Um novo dia do roteiro traz-me o museu britânico, a catedral de São
Paulo e Covent Garden. Depois o Harrods. Pastéis de nata no Museu de
História Natural vendidos por uma portuguesa. Cansaço evidente nos rostos do
grupo.
À noite, alguém jura ter deixado no
restaurante um telemóvel, mas o abandonado apareceu na confusão de uma mochila,
já vasculhada. Sorte ou acaso?
Regresso a Portugal à vista, regresso das
dores agoniantes. No check-in fica um
creme natural e um souvenir de neve.
Não determinam a quantidade líquida. Perco-os com uma lágrima, revoltada, sem
poder reclamar. Tenho dois euros de recompensa que achei no chão. Rio da sorte
madrasta.
Descolamos. Troco várias vezes de lugar
com a mala distante. Acho a viagem mais duradoura. Poços de ar perturbadores. Passa
a tragédia pela cabeça. Juro não mais viajar de avião. Quebra de tensão de uma
jovem. Apoio das hospedeiras. Atrás oiço francês de boquinhas pequenas. Começamos
a aterrar. Masco freneticamente a pastilha, rezando a todos os santos. Soltam-se
risos adoráveis das boquinhas, enquanto o meu estômago empareda as costas. Saímos.

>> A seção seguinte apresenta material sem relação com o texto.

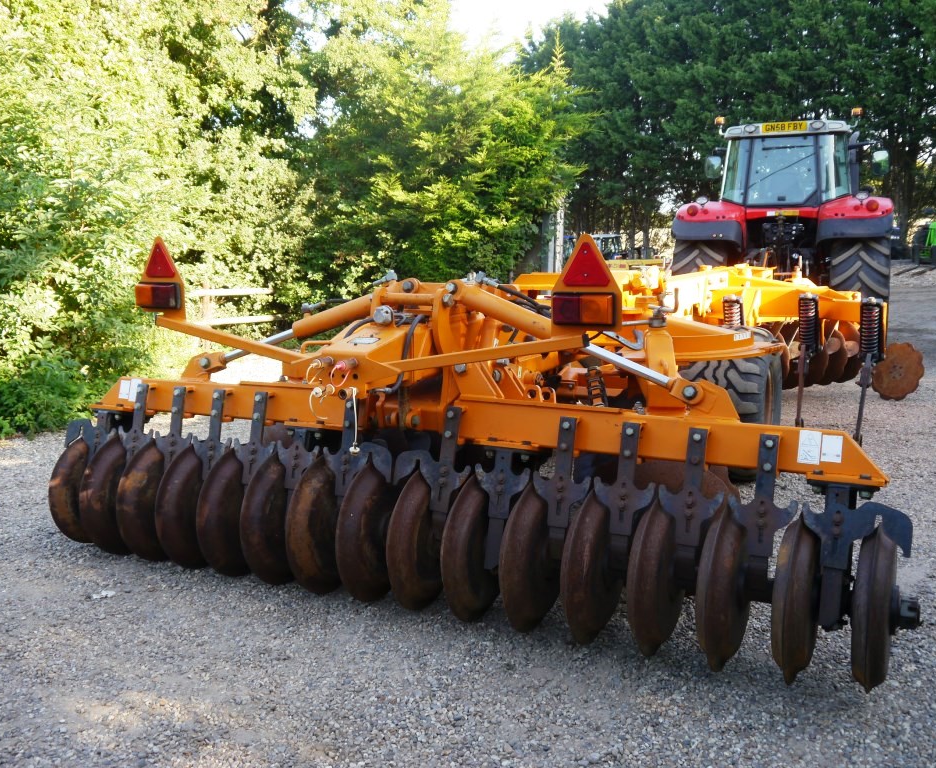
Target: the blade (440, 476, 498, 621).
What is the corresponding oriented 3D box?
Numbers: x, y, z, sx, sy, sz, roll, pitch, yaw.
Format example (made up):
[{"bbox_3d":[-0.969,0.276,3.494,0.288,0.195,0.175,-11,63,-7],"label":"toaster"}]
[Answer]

Perdeu-se um cartão de cidadão de um jovem nosso. Prova-se a identidade e faz-se
a reclamação. Há aparato policial novamente. Fazemos tempo. O cartão aparece, aliviando-nos
o stress. Caiu no avião e alguém devolveu.

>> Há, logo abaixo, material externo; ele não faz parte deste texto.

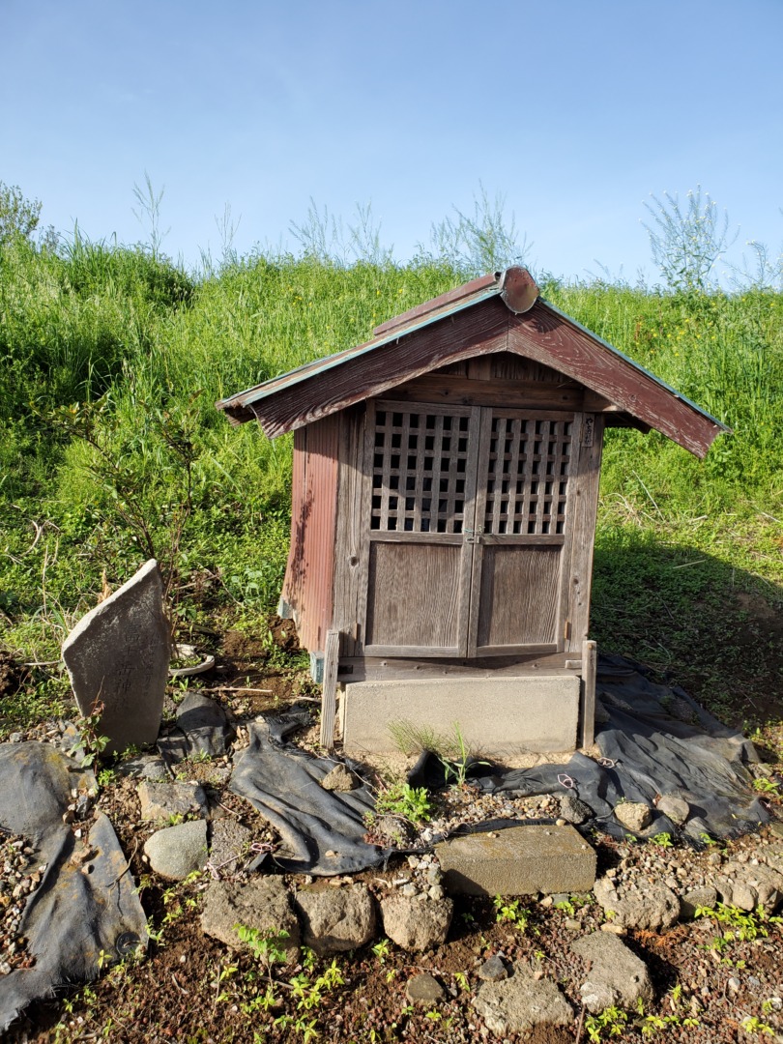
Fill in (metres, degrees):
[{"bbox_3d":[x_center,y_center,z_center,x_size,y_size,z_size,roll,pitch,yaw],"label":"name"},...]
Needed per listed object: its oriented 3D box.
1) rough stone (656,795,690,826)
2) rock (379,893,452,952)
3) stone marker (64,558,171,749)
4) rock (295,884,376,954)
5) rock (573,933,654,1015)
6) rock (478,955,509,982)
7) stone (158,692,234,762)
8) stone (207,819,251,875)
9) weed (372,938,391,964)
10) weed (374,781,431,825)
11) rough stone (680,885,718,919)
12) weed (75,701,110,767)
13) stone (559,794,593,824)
[{"bbox_3d":[0.897,0.918,2.498,0.103,0.076,0.090,5,7,21],"label":"rough stone"},{"bbox_3d":[0.071,1.145,2.241,0.208,0.117,0.156,3,7,3],"label":"rock"},{"bbox_3d":[-0.981,0.461,2.767,0.372,0.702,0.125,6,4,-31],"label":"stone marker"},{"bbox_3d":[-0.143,1.008,1.997,0.204,0.136,0.152,2,7,-3],"label":"rock"},{"bbox_3d":[0.537,1.093,1.909,0.191,0.113,0.180,5,7,18],"label":"rock"},{"bbox_3d":[0.254,1.109,1.951,0.076,0.041,0.052,4,7,10],"label":"rock"},{"bbox_3d":[-0.748,0.783,3.003,0.285,0.231,0.243,1,7,-14],"label":"stone"},{"bbox_3d":[-0.455,0.910,2.208,0.121,0.088,0.210,2,7,-11],"label":"stone"},{"bbox_3d":[-0.027,1.163,2.122,0.052,0.062,0.046,2,7,1],"label":"weed"},{"bbox_3d":[0.034,0.863,2.413,0.177,0.103,0.131,3,7,2],"label":"weed"},{"bbox_3d":[0.936,1.160,2.393,0.109,0.065,0.087,5,7,23],"label":"rough stone"},{"bbox_3d":[-1.102,0.784,2.899,0.120,0.244,0.108,0,7,-21],"label":"weed"},{"bbox_3d":[0.585,0.905,2.478,0.106,0.076,0.091,5,7,15],"label":"stone"}]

“ Afinal, a visita foi abençoada pela sorte. De perdidos e achados.”-
Penso, feliz.
Finalmente as pernas param de tremer em solo firme. Há uma viagem de
duas horas de regresso, ouvindo um relato de futebol. O silêncio esgota-se no
cansaço do caminho. Devolvemos os jovens aos pais emocionados. Recebo os
abraços desejados, fraternos. Cheguei salva, com muitas histórias para contar da
mira do mundo, trazendo o mundo de pequenos nadas comigo.
Os testes acordam-me na realidade. Grito no pesadelo:
- Estou viva! Long live…me! – Faço louvores de sobrevivente a esta viagem.